====== Data provided

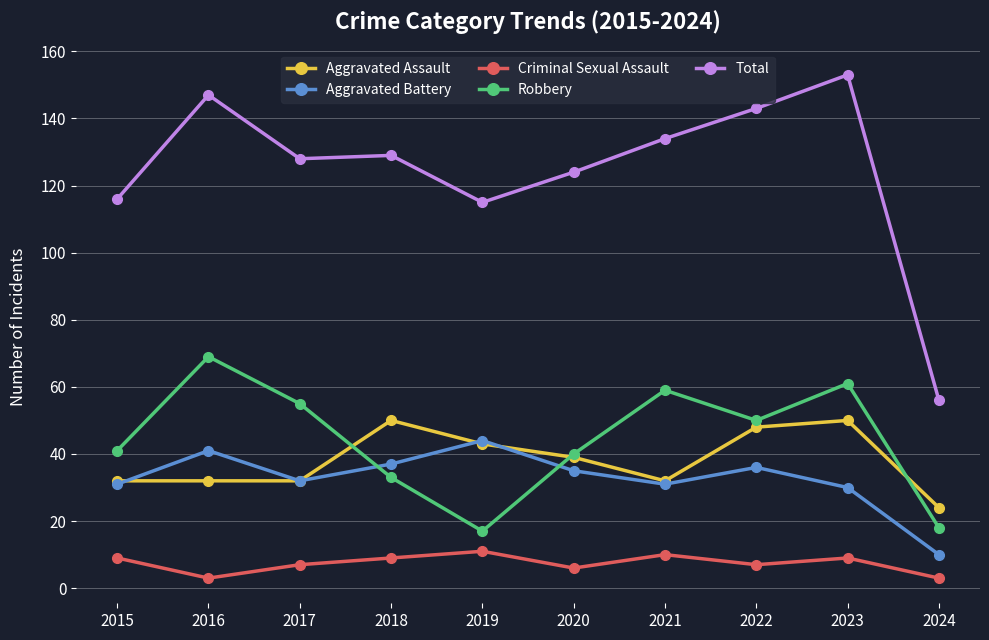

Which category has the lowest value in the Total series?

2024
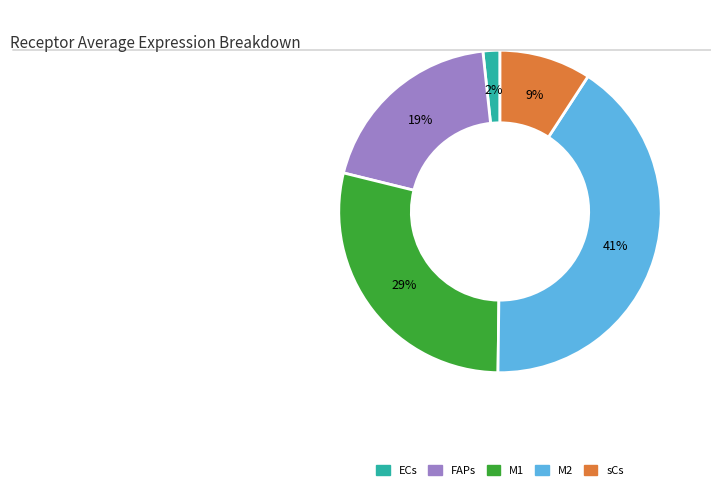

Between FAPs and M1, which is larger?

M1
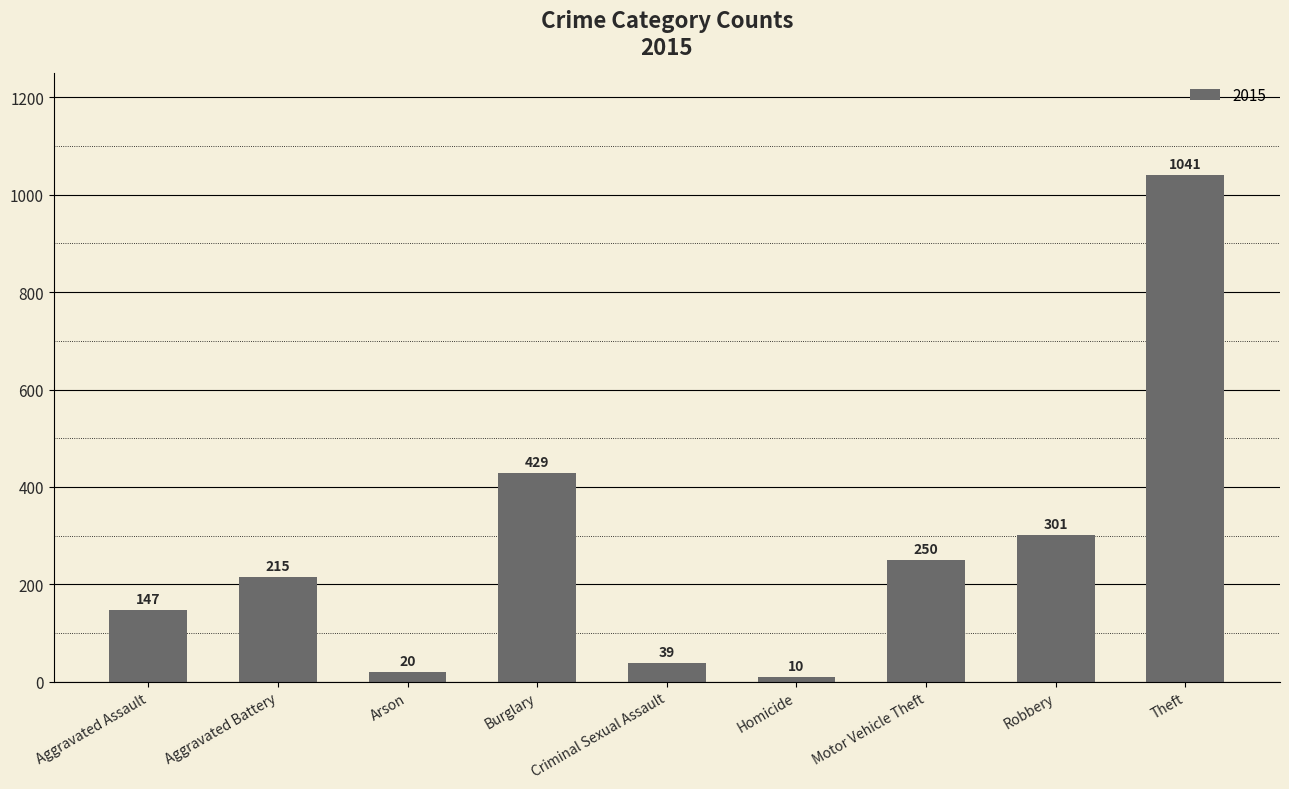

List the labels in order of value, smallest first.

Homicide, Arson, Criminal Sexual Assault, Aggravated Assault, Aggravated Battery, Motor Vehicle Theft, Robbery, Burglary, Theft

============

## Task details
Copy the lines above word for word, omitting the pictures.

## Exercise result
Which category has the lowest value in the Total series?

2024

Between FAPs and M1, which is larger?

M1

List the labels in order of value, smallest first.

Homicide, Arson, Criminal Sexual Assault, Aggravated Assault, Aggravated Battery, Motor Vehicle Theft, Robbery, Burglary, Theft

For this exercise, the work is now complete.